[Document structure recognition data]

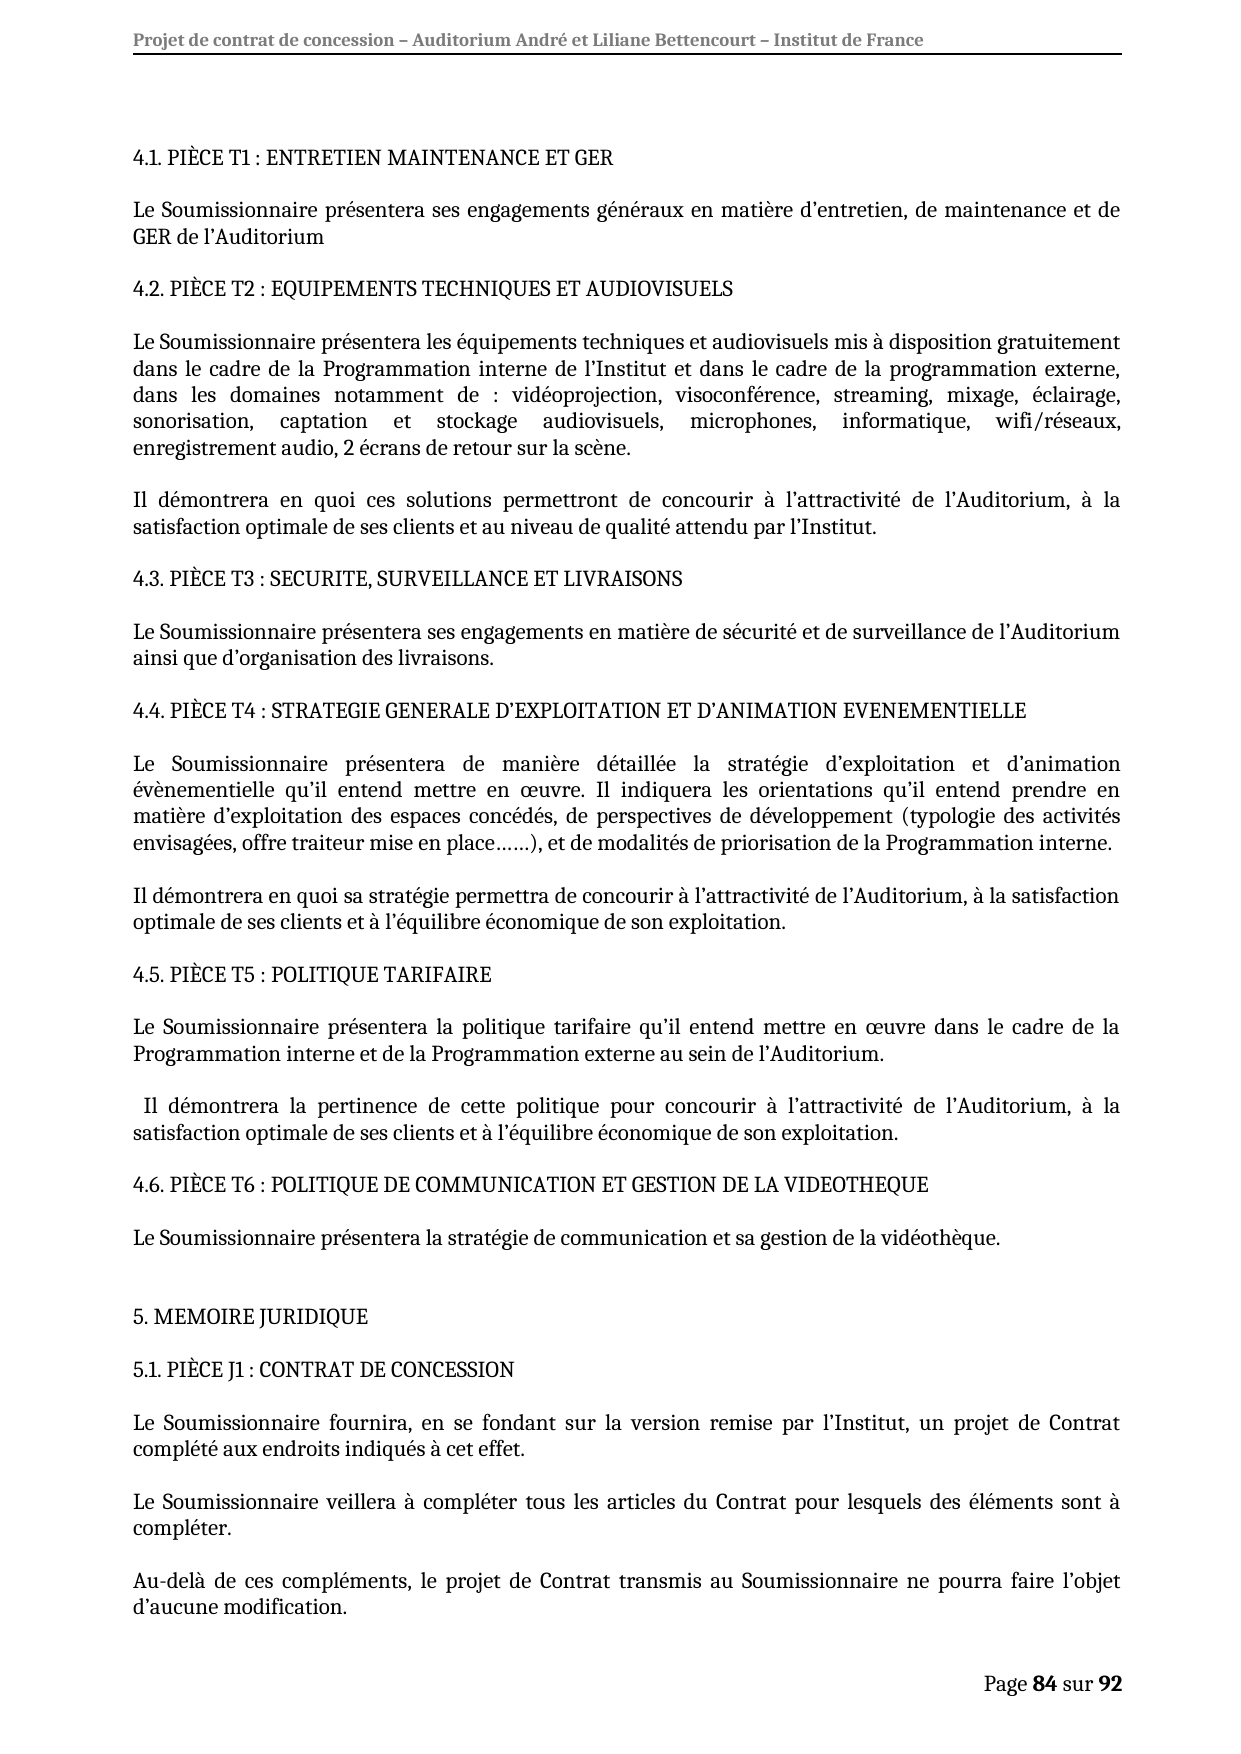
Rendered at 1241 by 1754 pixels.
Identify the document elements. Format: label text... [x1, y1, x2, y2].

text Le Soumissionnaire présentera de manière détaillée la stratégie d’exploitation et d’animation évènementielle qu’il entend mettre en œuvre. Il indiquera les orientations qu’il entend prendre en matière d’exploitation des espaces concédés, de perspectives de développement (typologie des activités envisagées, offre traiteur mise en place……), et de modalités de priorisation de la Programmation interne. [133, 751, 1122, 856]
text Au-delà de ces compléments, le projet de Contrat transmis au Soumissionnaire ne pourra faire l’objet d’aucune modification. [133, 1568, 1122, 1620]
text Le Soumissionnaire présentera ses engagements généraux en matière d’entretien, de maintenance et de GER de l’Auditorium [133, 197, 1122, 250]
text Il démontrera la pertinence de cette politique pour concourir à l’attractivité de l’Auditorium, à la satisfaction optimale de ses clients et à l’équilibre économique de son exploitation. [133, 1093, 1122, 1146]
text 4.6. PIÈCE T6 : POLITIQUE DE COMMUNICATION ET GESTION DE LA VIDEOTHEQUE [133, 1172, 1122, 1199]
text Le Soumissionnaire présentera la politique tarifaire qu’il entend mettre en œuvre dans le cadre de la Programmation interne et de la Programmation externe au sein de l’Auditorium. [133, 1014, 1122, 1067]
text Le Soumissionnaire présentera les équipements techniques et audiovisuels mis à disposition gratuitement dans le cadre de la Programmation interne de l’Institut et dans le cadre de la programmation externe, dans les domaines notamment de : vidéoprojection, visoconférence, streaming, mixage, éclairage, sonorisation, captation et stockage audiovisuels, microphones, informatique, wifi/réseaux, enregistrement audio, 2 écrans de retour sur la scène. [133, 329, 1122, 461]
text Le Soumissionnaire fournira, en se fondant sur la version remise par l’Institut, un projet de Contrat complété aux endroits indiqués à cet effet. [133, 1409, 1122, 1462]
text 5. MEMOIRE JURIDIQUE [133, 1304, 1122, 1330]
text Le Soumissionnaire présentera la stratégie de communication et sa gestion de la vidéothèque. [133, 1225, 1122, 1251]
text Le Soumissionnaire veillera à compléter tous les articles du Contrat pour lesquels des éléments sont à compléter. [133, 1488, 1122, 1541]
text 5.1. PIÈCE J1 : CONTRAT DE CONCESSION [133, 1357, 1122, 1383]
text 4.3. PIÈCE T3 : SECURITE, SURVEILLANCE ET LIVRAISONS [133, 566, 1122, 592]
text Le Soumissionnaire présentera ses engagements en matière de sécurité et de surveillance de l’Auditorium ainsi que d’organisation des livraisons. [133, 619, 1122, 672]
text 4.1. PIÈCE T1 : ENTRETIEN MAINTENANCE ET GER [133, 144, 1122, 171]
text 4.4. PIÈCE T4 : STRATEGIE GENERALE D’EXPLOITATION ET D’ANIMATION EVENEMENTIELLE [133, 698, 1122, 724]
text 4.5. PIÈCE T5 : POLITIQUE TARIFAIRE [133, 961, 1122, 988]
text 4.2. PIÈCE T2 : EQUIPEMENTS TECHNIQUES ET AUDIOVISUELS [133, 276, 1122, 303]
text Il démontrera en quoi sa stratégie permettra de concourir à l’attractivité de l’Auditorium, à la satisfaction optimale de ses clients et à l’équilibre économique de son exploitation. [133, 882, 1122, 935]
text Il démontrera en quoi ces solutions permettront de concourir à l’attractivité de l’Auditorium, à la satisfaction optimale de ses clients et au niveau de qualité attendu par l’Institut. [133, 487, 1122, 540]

BRIEF. Reproduce each line of the records exactly, and omit every picture.

THE ANSWER.
Rendered at 1241 by 1754 pixels.
Identify the document elements. Format: label text... [x1, y1, x2, y2].

text Le Soumissionnaire présentera de manière détaillée la stratégie d’exploitation et d’animation évènementielle qu’il entend mettre en œuvre. Il indiquera les orientations qu’il entend prendre en matière d’exploitation des espaces concédés, de perspectives de développement (typologie des activités envisagées, offre traiteur mise en place……), et de modalités de priorisation de la Programmation interne. [133, 751, 1122, 856]
text Au-delà de ces compléments, le projet de Contrat transmis au Soumissionnaire ne pourra faire l’objet d’aucune modification. [133, 1568, 1122, 1620]
text Le Soumissionnaire présentera ses engagements généraux en matière d’entretien, de maintenance et de GER de l’Auditorium [133, 197, 1122, 250]
text Il démontrera la pertinence de cette politique pour concourir à l’attractivité de l’Auditorium, à la satisfaction optimale de ses clients et à l’équilibre économique de son exploitation. [133, 1093, 1122, 1146]
text 4.6. PIÈCE T6 : POLITIQUE DE COMMUNICATION ET GESTION DE LA VIDEOTHEQUE [133, 1172, 1122, 1199]
text Le Soumissionnaire présentera la politique tarifaire qu’il entend mettre en œuvre dans le cadre de la Programmation interne et de la Programmation externe au sein de l’Auditorium. [133, 1014, 1122, 1067]
text Le Soumissionnaire présentera les équipements techniques et audiovisuels mis à disposition gratuitement dans le cadre de la Programmation interne de l’Institut et dans le cadre de la programmation externe, dans les domaines notamment de : vidéoprojection, visoconférence, streaming, mixage, éclairage, sonorisation, captation et stockage audiovisuels, microphones, informatique, wifi/réseaux, enregistrement audio, 2 écrans de retour sur la scène. [133, 329, 1122, 461]
text Le Soumissionnaire fournira, en se fondant sur la version remise par l’Institut, un projet de Contrat complété aux endroits indiqués à cet effet. [133, 1409, 1122, 1462]
text 5. MEMOIRE JURIDIQUE [133, 1304, 1122, 1330]
text Le Soumissionnaire présentera la stratégie de communication et sa gestion de la vidéothèque. [133, 1225, 1122, 1251]
text Le Soumissionnaire veillera à compléter tous les articles du Contrat pour lesquels des éléments sont à compléter. [133, 1488, 1122, 1541]
text 5.1. PIÈCE J1 : CONTRAT DE CONCESSION [133, 1357, 1122, 1383]
text 4.3. PIÈCE T3 : SECURITE, SURVEILLANCE ET LIVRAISONS [133, 566, 1122, 592]
text Le Soumissionnaire présentera ses engagements en matière de sécurité et de surveillance de l’Auditorium ainsi que d’organisation des livraisons. [133, 619, 1122, 672]
text 4.1. PIÈCE T1 : ENTRETIEN MAINTENANCE ET GER [133, 144, 1122, 171]
text 4.4. PIÈCE T4 : STRATEGIE GENERALE D’EXPLOITATION ET D’ANIMATION EVENEMENTIELLE [133, 698, 1122, 724]
text 4.5. PIÈCE T5 : POLITIQUE TARIFAIRE [133, 961, 1122, 988]
text 4.2. PIÈCE T2 : EQUIPEMENTS TECHNIQUES ET AUDIOVISUELS [133, 276, 1122, 303]
text Il démontrera en quoi sa stratégie permettra de concourir à l’attractivité de l’Auditorium, à la satisfaction optimale de ses clients et à l’équilibre économique de son exploitation. [133, 882, 1122, 935]
text Il démontrera en quoi ces solutions permettront de concourir à l’attractivité de l’Auditorium, à la satisfaction optimale de ses clients et au niveau de qualité attendu par l’Institut. [133, 487, 1122, 540]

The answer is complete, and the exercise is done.